Making mischief is nothing new at Otago. But you would be hard pressed to find a story that can compare to the planning, ingenuity and hilarious success of the New Zealand UFO hoax pulled off by students from Knox College in the 1950s.
It began with student shenanigans…
The year was 1952. Students at Knox College, the castle like fortress in North East Valley, were nearing their final exams and summer holidays. And they were craving mischief. Throughout the past few years, they’d noticed reports of UFOs in the Otago Daily Times (ODT), the local newspaper. Critical of the sensationalised reporting, they decided to “cure the ODT of flying saucerites and inoculate that worthy journal with a healthy degree of septicism” (typos in the original).
The instigators of the UFO hoax handed out pamphlets and recruited like-minded pranksters before agreeing on a chain of events. The overarching idea of the ‘Interplanetary hoax’ was this: on the 6th of December, two flying sauces, one blue and the other green, would fly over New Zealand at supersonic speeds. Both would start in tandem and split before going their separate routes over the country. The students created a flight map and credible ETAs of the saucers at various regions.
Starting on the 6th, local newspapers started received reports from ‘concerned locals’ who had seen UFOs flying at frightening speeds. Sightings placed the saucer in the South at 11pm.
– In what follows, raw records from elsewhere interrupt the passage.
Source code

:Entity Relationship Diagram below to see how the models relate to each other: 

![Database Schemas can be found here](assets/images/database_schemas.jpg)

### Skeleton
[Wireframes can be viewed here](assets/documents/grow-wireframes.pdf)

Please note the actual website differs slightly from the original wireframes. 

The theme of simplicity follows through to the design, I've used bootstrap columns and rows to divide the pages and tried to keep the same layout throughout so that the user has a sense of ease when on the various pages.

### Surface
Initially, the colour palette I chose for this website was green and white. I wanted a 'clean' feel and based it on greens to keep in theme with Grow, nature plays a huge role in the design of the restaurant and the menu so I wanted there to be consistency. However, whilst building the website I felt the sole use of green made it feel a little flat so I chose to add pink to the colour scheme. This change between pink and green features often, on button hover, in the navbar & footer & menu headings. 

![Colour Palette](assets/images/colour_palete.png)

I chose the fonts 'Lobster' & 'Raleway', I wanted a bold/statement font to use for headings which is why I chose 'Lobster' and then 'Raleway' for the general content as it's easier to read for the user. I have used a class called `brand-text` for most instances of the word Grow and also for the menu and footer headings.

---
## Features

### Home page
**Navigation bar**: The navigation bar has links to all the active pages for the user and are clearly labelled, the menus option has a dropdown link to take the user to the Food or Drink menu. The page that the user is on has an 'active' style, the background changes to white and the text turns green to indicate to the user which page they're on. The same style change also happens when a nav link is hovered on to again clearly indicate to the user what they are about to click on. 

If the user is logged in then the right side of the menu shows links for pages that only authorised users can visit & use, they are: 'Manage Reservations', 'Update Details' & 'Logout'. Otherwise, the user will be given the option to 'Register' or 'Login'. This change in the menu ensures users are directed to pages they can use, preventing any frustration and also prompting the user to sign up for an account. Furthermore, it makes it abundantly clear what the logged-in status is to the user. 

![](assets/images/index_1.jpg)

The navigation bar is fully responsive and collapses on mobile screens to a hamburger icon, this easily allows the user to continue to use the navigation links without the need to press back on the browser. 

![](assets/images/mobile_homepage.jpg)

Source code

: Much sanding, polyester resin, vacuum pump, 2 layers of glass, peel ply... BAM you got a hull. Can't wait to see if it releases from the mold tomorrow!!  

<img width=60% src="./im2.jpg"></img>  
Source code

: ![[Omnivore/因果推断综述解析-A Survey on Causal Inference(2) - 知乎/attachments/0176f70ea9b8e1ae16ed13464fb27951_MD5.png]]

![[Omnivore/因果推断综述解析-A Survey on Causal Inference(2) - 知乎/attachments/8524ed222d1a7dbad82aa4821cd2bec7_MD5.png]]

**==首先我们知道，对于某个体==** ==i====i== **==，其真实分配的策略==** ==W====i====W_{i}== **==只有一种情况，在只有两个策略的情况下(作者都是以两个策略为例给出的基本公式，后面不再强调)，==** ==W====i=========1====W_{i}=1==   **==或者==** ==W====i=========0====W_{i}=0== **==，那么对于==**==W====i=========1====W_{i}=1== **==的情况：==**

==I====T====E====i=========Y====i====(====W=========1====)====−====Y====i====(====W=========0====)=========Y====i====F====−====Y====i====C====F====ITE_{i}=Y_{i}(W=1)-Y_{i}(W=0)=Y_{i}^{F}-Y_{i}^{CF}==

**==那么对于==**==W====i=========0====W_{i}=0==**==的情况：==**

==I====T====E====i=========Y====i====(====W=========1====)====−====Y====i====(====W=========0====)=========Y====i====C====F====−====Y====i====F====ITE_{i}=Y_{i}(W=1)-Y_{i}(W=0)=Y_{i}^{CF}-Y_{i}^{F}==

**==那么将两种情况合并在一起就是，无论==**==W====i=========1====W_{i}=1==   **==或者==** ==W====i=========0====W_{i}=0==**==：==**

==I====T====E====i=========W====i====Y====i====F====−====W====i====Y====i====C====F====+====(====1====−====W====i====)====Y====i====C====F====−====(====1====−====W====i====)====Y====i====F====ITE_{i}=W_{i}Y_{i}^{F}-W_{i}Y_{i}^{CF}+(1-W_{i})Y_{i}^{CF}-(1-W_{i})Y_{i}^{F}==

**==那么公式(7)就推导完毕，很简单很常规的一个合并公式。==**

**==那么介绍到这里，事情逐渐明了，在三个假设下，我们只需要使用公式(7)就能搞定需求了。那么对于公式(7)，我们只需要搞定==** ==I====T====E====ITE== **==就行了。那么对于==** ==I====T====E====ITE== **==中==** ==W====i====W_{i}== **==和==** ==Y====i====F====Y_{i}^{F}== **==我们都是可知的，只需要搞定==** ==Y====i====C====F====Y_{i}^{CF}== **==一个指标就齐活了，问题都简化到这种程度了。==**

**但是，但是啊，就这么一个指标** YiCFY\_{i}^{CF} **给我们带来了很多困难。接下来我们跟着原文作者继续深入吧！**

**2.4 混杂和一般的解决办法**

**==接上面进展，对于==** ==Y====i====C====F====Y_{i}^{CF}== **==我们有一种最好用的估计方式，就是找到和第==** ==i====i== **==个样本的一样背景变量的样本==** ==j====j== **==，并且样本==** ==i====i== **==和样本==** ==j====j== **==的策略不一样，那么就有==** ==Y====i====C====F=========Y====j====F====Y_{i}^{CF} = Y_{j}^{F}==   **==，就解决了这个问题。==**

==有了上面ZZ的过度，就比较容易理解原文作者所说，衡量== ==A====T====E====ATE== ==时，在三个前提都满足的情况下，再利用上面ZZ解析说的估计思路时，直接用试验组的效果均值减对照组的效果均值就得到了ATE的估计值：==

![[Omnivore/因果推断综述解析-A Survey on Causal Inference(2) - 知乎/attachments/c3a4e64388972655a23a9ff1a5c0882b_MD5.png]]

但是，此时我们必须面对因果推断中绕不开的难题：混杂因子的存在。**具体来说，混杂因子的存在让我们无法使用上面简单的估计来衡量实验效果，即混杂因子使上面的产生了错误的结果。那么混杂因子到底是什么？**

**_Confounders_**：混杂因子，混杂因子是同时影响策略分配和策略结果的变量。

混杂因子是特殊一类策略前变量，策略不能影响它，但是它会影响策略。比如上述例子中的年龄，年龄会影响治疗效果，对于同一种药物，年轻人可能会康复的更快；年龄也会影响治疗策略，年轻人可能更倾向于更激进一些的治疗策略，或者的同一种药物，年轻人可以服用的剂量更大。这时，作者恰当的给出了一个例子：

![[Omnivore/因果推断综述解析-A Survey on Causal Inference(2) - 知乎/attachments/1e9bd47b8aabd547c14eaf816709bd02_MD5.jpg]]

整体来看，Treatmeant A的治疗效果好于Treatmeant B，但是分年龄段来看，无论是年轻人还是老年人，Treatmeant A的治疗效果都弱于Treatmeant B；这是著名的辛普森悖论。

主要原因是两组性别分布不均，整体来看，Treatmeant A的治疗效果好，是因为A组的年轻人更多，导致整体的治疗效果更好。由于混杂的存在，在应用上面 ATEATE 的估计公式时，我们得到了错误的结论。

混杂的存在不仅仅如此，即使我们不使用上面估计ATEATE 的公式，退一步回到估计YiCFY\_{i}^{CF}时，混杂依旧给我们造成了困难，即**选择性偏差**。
As observations were pieced together by officials, they deduced that the saucers had travelled in a southerly direction and split up midway down the country. The press took the sightings seriously and it swiftly became a media sensation.
The air shivered with anxiety and New Zealanders were on tender-hooks. One imagines that even the most sceptical, surly farmers probably let their eyes linger a little longer in the stars those weeks. Behind the hysteria, the Knox pranksters were stunned by the success of their scheme. They’d planned it well” by December they’d returned home to different parts of the country and each member was appropriately located to make reports to a local news outlet, detailing the time, shape and colour of the saucer(s). Additionally, while the students reported the sightings under false identities, these were not checked by news reporters.
The New Zealand UFO hoax is revealed…
The pranksters remained tight lipped for the next couple of decades, but eventually many began to feel uncomfortable that the sightings were still being taken seriously. Eerily, there is room for speculation. Clark (2013) comments that the pilots of a United States Air Force bomber travelling over the Bulk of Mexico saw UFOs on the night of December 6th 1952, independent of the hoax.
Some of the brains behind the operation have gone on to be top-class academics, for example, professors in statistics (Ross Leadbetter), medicine (John Scott and Ian McDonald) and education lecturers (Russell Cowie and Ken Nichol). The hoax was eventually revealed by Ken Nichol and further detailed in the 1994 New Zealand Sceptics Journal by Sir John Scott. It wasn’t the last time Scarfies provided the public with riveting entertainment, nor was it the last.
References
Clarke, A. (2013). The best prank? University of Otago 1869-2019- writing a history.